Rien ne va plus entre Lactalis et la centrale d'achat Everest. Lundi 19 janvier, le patron du groupe laitier a adressé un courrier à la ministre de l'Agriculture Annie Genevard l'interpellant sur "une situation qui pourrait avoir de lourdes répercussions sur l'ensemble de la filière laitière", peut-on lire dans la lettre que s'est procuré le média Contexte.
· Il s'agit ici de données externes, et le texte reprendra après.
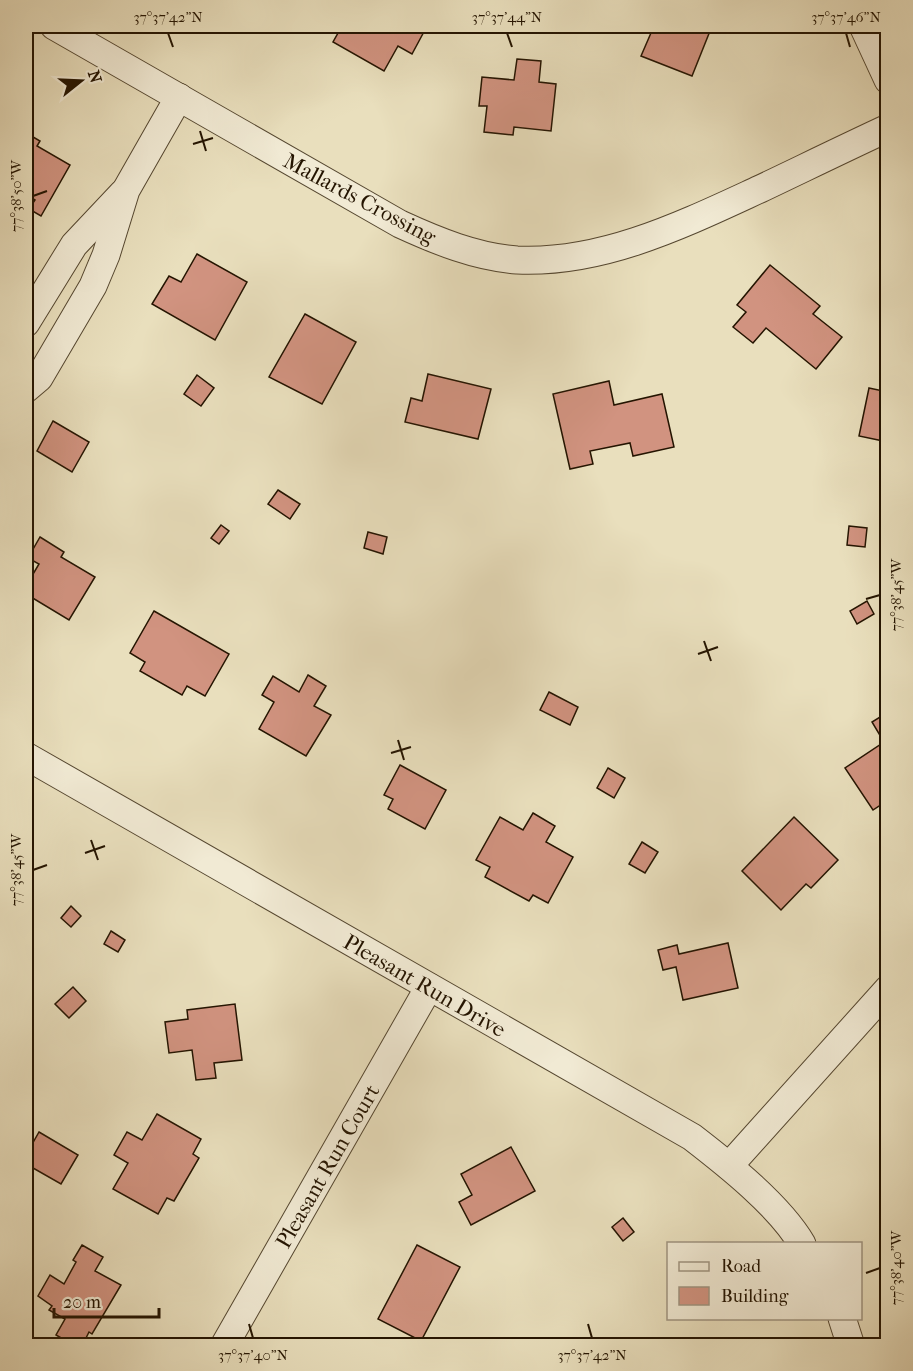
<svg xmlns="http://www.w3.org/2000/svg" width="913" height="1371" viewBox="0 0 913 1371" font-family="'IM FELL French Canon',serif">
  <style>
    .building { fill: #d19380; stroke: #241401; stroke-width: 1.5 }
    .lines { fill: none; stroke-linecap: round; stroke-linejoin: round }
    .minor-casing { stroke: #554730; stroke-width: 29 }
    .minor { stroke: #f1ead4; stroke-width: 27 }
    .ticks { fill: none; stroke: #241401; stroke-width: 2 }
    .labels { text-anchor: middle; stroke-width: 4.5; stroke-linejoin: round; paint-order: stroke }
    .street-label { font-size: 22px; fill: #241401; stroke: #f1ead4 }
    .neatline { fill: none; stroke: #241401; stroke-width: 2 }
    .ticks-label { font-size: 15px; text-anchor: middle; fill: #241401 }
  </style>
  <rect width="100%" height="100%" fill="#e9dfbd"/>
  <filter id="stains"><feTurbulence type="fractalNoise" baseFrequency=".00333" numOctaves="4"/><feColorMatrix values="0 0 0 0 .2 0 0 0 0 .09 0 0 0 0 .02 0 0 0 .5 -.17"/></filter>
  <radialGradient id="worn" r=".72"><stop offset=".6" stop-color="#630" stop-opacity="0"/><stop offset="1" stop-color="#630" stop-opacity=".3"/></radialGradient>
  <!-- building -->
  <g class="building">
    <path d="M 342,26 L 421,26 L 426,28 L 412,54 L 398,46 L 384,71 L 333,42 Z"/>
    <path d="M 654,26 L 712,26 L 692,76 L 641,56 Z"/>
    <path d="M 517,59 L 541,61 L 539,82 L 556,84 L 551,131 L 514,127 L 513,135 L 484,132 L 487,106 L 479,106 L 482,77 L 514,80 Z"/>
    <path d="M 28,134 L 40,141 L 37,146 L 70,165 L 41,216 L 29,209 L 35,200 L 26,194 L 26,138 Z"/>
    <path d="M 197,254 L 247,282 L 215,340 L 152,304 L 169,276 L 181,282 Z"/>
    <path d="M 770,265 L 820,306 L 813,314 L 842,337 L 816,369 L 766,328 L 753,343 L 733,327 L 746,312 L 737,305 Z"/>
    <path d="M 305,314 L 356,342 L 322,404 L 269,377 Z"/>
    <path d="M 428,374 L 491,389 L 478,439 L 405,422 L 411,398 L 422,401 Z"/>
    <path d="M 197,375 L 214,388 L 201,406 L 184,394 Z"/>
    <path d="M 609,381 L 614,405 L 662,394 L 674,447 L 633,456 L 630,443 L 590,451 L 593,464 L 570,469 L 553,394 Z"/>
    <path d="M 869,388 L 888,392 L 888,442 L 859,436 Z"/>
    <path d="M 53,421 L 89,442 L 72,472 L 37,451 Z"/>
    <path d="M 278,490 L 300,504 L 290,519 L 268,504 Z"/>
    <path d="M 221,525 L 229,531 L 219,544 L 211,538 Z"/>
    <path d="M 849,526 L 867,528 L 865,547 L 847,545 Z"/>
    <path d="M 368,532 L 387,537 L 383,554 L 364,548 Z"/>
    <path d="M 40,537 L 64,552 L 61,557 L 95,577 L 69,620 L 26,594 L 26,586 L 39,564 L 28,558 Z"/>
    <path d="M 867,601 L 874,614 L 857,624 L 850,611 Z"/>
    <path d="M 154,611 L 229,654 L 205,696 L 187,686 L 182,695 L 140,671 L 145,662 L 130,653 Z"/>
    <path d="M 308,675 L 326,686 L 314,706 L 331,715 L 306,756 L 259,729 L 274,702 L 262,695 L 273,676 L 299,692 Z"/>
    <path d="M 549,692 L 578,707 L 570,725 L 540,710 Z"/>
    <path d="M 888,712 L 888,800 L 873,810 L 845,768 L 884,742 L 872,722 Z"/>
    <path d="M 400,765 L 446,790 L 425,829 L 388,809 L 393,799 L 384,795 Z"/>
    <path d="M 608,768 L 625,778 L 614,798 L 597,788 Z"/>
    <path d="M 533,813 L 555,826 L 546,842 L 573,857 L 548,903 L 533,895 L 529,901 L 485,877 L 490,867 L 476,860 L 500,817 L 523,830 Z"/>
    <path d="M 794,817 L 838,860 L 811,888 L 806,884 L 781,910 L 742,871 Z"/>
    <path d="M 642,842 L 658,852 L 645,873 L 629,864 Z"/>
    <path d="M 71,906 L 81,916 L 71,927 L 61,918 Z"/>
    <path d="M 111,931 L 125,940 L 118,952 L 104,944 Z"/>
    <path d="M 728,943 L 738,988 L 683,1000 L 676,967 L 663,970 L 658,950 L 677,945 L 679,954 Z"/>
    <path d="M 26,944 L 33,950 L 26,959 Z"/>
    <path d="M 73,987 L 86,1001 L 69,1018 L 55,1004 Z"/>
    <path d="M 235,1004 L 242,1060 L 214,1063 L 216,1078 L 196,1080 L 192,1050 L 169,1053 L 165,1022 L 188,1019 L 187,1010 Z"/>
    <path d="M 157,1114 L 201,1139 L 193,1154 L 199,1158 L 174,1201 L 167,1198 L 158,1214 L 113,1189 L 128,1163 L 114,1155 L 127,1132 L 142,1140 Z"/>
    <path d="M 39,1132 L 78,1155 L 61,1184 L 26,1164 L 26,1155 Z"/>
    <path d="M 511,1147 L 535,1191 L 471,1225 L 459,1202 L 472,1195 L 461,1174 Z"/>
    <path d="M 623,1218 L 634,1232 L 623,1241 L 612,1227 Z"/>
    <path d="M 82,1245 L 103,1257 L 95,1271 L 121,1285 L 92,1334 L 89,1332 L 82,1346 L 75,1346 L 56,1335 L 65,1319 L 49,1310 L 52,1306 L 38,1296 L 50,1275 L 64,1284 L 76,1262 L 73,1260 Z"/>
    <path d="M 417,1245 L 460,1267 L 421,1341 L 378,1319 Z"/>
  </g>
  <g class="lines">
    <!-- minor casing -->
    <g class="minor-casing">
      <g id="minor">
        <path d="M 54,26 L 400,224 C 437,241 476,257 517,260 C 603,264 684,224 760,189 C 802,169 845,148 888,128"/>
        <path d="M 863,26 L 888,80"/>
        <path d="M 26,323 L 74,245 L 123,193"/>
        <path d="M 26,389 L 39,378 L 93,286 L 106,255 L 126,190 L 179,97"/>
        <path d="M 26,756 L 692,1137 C 727,1164 779,1205 802,1244"/>
        <path d="M 729,1166 L 888,989"/>
        <path d="M 842,1318 L 851,1346"/>
        <path d="M 224,1346 L 429,987"/>
      </g>
    </g>
    <!-- minor -->
    <use href="#minor" class="minor"/>
  </g>
  <!-- ticks -->
  <path class="ticks" d="M 168,33 L 173,47M 507,33 L 512,47M 846,33 L 850,47M 200,131 L 206,151M 193,144 L 213,138M 33,196 L 47,191M 866,599 L 880,595M 704,641 L 711,661M 698,654 L 718,647M 398,740 L 404,760M 391,753 L 411,747M 91,840 L 98,860M 85,853 L 105,846M 33,870 L 47,865M 866,1273 L 880,1268M 249,1324 L 253,1338M 588,1324 L 592,1338"/>
  <g class="labels">
    <!-- street labels -->
    <g class="street-label">
      <text transform="translate(360 198) rotate(28)" y="8">Mallards Crossing</text>
      <text transform="translate(425 985) rotate(30)" y="8">Pleasant Run Drive</text>
      <text transform="translate(327 1166) rotate(-60)" y="8">Pleasant Run Court</text>
    </g>
  </g>
  <!-- margin -->
  <rect width="913" height="1371" fill="none" stroke="#e9dfbd" stroke-width="66"/>
  <!-- legend -->
  <rect x="667" y="1242" width="195" height="78" fill="#f1ead4" stroke="#9f9480" stroke-width="1.5"/>
  <rect x="679" y="1262" width="30" height="9" fill="#f1ead4" stroke="#9f9480" stroke-width="1.5"/>
  <text x="721" y="1272" font-size="18" fill="#241401">Road</text>
  <rect x="679" y="1287" width="30" height="18" fill="#d19380" stroke="#9f9480" stroke-width="1.5"/>
  <text x="721" y="1302" font-size="18" fill="#241401">Building</text>
  <!-- north arrow -->
  <g transform="translate(81 81) rotate(72)" stroke="#f1ead4" stroke-width="4.5" paint-order="stroke">
  <path d="M0-4.5L10 22L0 15L-10 22Z" fill="#241401"/>
  <text y="-9" font-size="16" font-weight="bold" text-anchor="middle" fill="#241401">N</text>
  </g>
  <!-- scale -->
  <path d="M54 1308v9h105v-9" fill="none" stroke="#241401" stroke-width="3"/>
  <text x="63" y="1308" font-size="18" fill="#241401" stroke="#f1ead4" stroke-width="4.5" paint-order="stroke">20 m</text>
  <rect x="33" y="33" width="847" height="1305" class="neatline"/>
  <g class="ticks-label">
    <text x="168" y="22">37°37'42"N</text>
    <text x="507" y="22">37°37'44"N</text>
    <text x="846" y="22">37°37'46"N</text>
    <text transform="translate(16 196) rotate(-90)" y="5">77°38'50"W</text>
    <text transform="translate(896 595) rotate(-90)" y="5">77°38'45"W</text>
    <text transform="translate(16 870) rotate(-90)" y="5">77°38'45"W</text>
    <text transform="translate(896 1268) rotate(-90)" y="5">77°38'40"W</text>
    <text x="253" y="1360">37°37'40"N</text>
    <text x="592" y="1360">37°37'42"N</text>
  </g>
  <rect width="100%" height="100%" filter="url(#stains)"/>
  <rect width="100%" height="100%" fill="url(#worn)"/>
</svg>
Lactalis dénonce des méthodes de pression illégales
Emmanuel Besnier accuse la centrale d'achat Everest, chargée de regrouper les commandes de la distribution alimentaire, de faire pression afin de faire baisser le prix du lait produit par Lactalis. "Ces baisses tarifaires sont inacceptables et totalement déconnectées des réalités économiques de la filière laitière", dénonce le président mayennais. Autre méthode dénoncée par le patron : négocier le prix du lait hors de France alors qu'il est produit, transformé et commercialisé sur le territoire national. Cette pratique est illégale selon la loi française.
Menace d'un surplus de stock dès cette semaine
Face au refus du groupe laitier de diminuer ses tarifs, le patron d'Everest, Gianluigi Ferrari, aurait employé les grands moyens. Le P.-D.G. a décidé de retirer des rayons d'Intermarché, Auchan et Casino certains produits Lactalis produits en France et à l'étranger. "Dès cette semaine, nos usines vont être soumises à des surplus de stocks pour lesquels nous n'avons pas d'alternatives pour le lait collecté dans nos 70 usines implantées sur l'ensemble du territoire", redoute Emmanuel Besnier. Cette situation intervient dans un contexte où le prix du lait a déjà fortement diminué sur le marché européen, mettant la pression sur les industriels et les éleveurs.